In the present study, interactions were apparent between shift work and sleep/activity, and the white matter integrity of the anterior cingulum. The associations between sleep disturbances and cingulum integrity were “more” prominent in shift workers, whereas the associations between activity and cingulum integrity were “less” prominent in shift workers. Moreover, a higher FA of the right anterior cingulum was associated with poorer sleep quality in shift workers, whereas poor sleep quality correlated with decreased white matter integrity of the right anterior cingulum in non-shift workers. Thus, the association between the cingulum and sleep may differ in shift and non-shift workers, perhaps because shift workers experience poorer sleep quality and more severe insomnia than do non-shift workers. Higher white matter integrity in the cingulum has been associated with poor sleep quality in insomniacs.14 Another possible explanation for the increased FA in shift workers (and the association thereof with sleep quality) is a circadian adaptation to shift work, which would be absent in non-shift workers. Functional changes in the cingulum were associated with recovery from jetlag, which can be interpreted as re-alignment after circadian disruption.9 However, it remains unclear why the increased FA correlated with poor sleep quality in shift workers but not in non-shift workers. A future study featuring long-term longitudinal imaging is required.

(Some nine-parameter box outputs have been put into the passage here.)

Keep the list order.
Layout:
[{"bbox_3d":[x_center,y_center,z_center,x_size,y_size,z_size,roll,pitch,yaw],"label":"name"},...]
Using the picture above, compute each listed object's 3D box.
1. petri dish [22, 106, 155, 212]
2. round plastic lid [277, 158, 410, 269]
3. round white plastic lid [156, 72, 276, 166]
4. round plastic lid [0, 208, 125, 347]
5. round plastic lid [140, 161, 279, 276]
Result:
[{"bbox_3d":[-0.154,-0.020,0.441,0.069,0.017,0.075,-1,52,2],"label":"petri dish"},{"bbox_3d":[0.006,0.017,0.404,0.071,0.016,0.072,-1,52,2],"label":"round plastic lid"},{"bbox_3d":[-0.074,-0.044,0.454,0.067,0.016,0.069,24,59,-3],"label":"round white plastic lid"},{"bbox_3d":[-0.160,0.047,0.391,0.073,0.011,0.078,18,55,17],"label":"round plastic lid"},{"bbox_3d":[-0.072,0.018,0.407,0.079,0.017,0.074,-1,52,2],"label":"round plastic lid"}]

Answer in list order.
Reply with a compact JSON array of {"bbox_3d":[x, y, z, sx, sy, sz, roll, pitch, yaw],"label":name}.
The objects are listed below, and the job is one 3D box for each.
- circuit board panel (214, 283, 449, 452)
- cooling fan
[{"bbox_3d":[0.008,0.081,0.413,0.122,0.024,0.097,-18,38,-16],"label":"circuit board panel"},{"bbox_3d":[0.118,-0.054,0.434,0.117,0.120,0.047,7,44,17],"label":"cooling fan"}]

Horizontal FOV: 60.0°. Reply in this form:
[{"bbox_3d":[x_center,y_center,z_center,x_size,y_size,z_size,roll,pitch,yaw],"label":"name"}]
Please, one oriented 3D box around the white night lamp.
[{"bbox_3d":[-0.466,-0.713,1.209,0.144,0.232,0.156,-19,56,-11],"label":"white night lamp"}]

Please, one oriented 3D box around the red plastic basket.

We found that shift workers exhibited higher levels of activity and increased white matter integrity of the bilateral cingulum. Moreover, shift workers with higher activity levels exhibited increased FA of the right anterior cingulum. Previous studies reported associations between cingulum features and physical activity. Increased white matter integrity of the anterior cingulum was associated with higher activity levels.36–38 The higher levels of activity in shift workers may explain the increased white matter integrity of the anterior cingulum.

Our work has certain implications. The white matter tract changes of anterior cingulum in shift workers correlated with the sleep-activity cycle. This suggests that the change may serve as a biomarker of sleep disorders. Also, the work suggests that the ACC and connected areas could be the targets of neuro-modulation therapy for the sleep disorders of shift workers.

Our study had several limitations. First, as we employed a cross-sectional design, causal relationships cannot be determined. A longitudinal analysis is required to identify causal relationships; this also avoids recall bias. Second, we used sleep diaries and actigraphy to measure sleep variables. The PSQI may not be ideal to assess shift workers with disturbed sleep-wake rhythms; the PSQI is designed to assess (principally) subjective sleep quality. In the current study, the objective sleep-wake rhythm was measured by actigraphy. However, compared to polysomnography, actigraphy is less specific.39 Polysomnographic sleep parameters may be more reliable. Third, selection bias may have been in play when exploring the effects of shift work. As work shifts are chosen by workers, the baseline characteristics of shift workers may differ from those of non-shift workers. Those who regard themselves as tolerant of circadian disturbances may be less reluctant to choose night shifts. Lastly, we were unable to control for all potential confounders that may cause sleep disturbances (caffeine, alcohol, chronic pain, asthma, and heart disease). Although the FDR was used to correct the multiple comparisons of the imaging analysis, multiple comparison issues may still be in play. As shift workers may consume more caffeine or have more diseases than others, these confounders could affect the results.

In conclusion, we found that shift workers exhibited increased FAs in the bilateral anterior cingulum. The increased FA in the right anterior cingulum was associated with poorer sleep quality and higher activity levels. These results suggest that the right anterior cingulum may be correlated with sleep/activity in shift workers.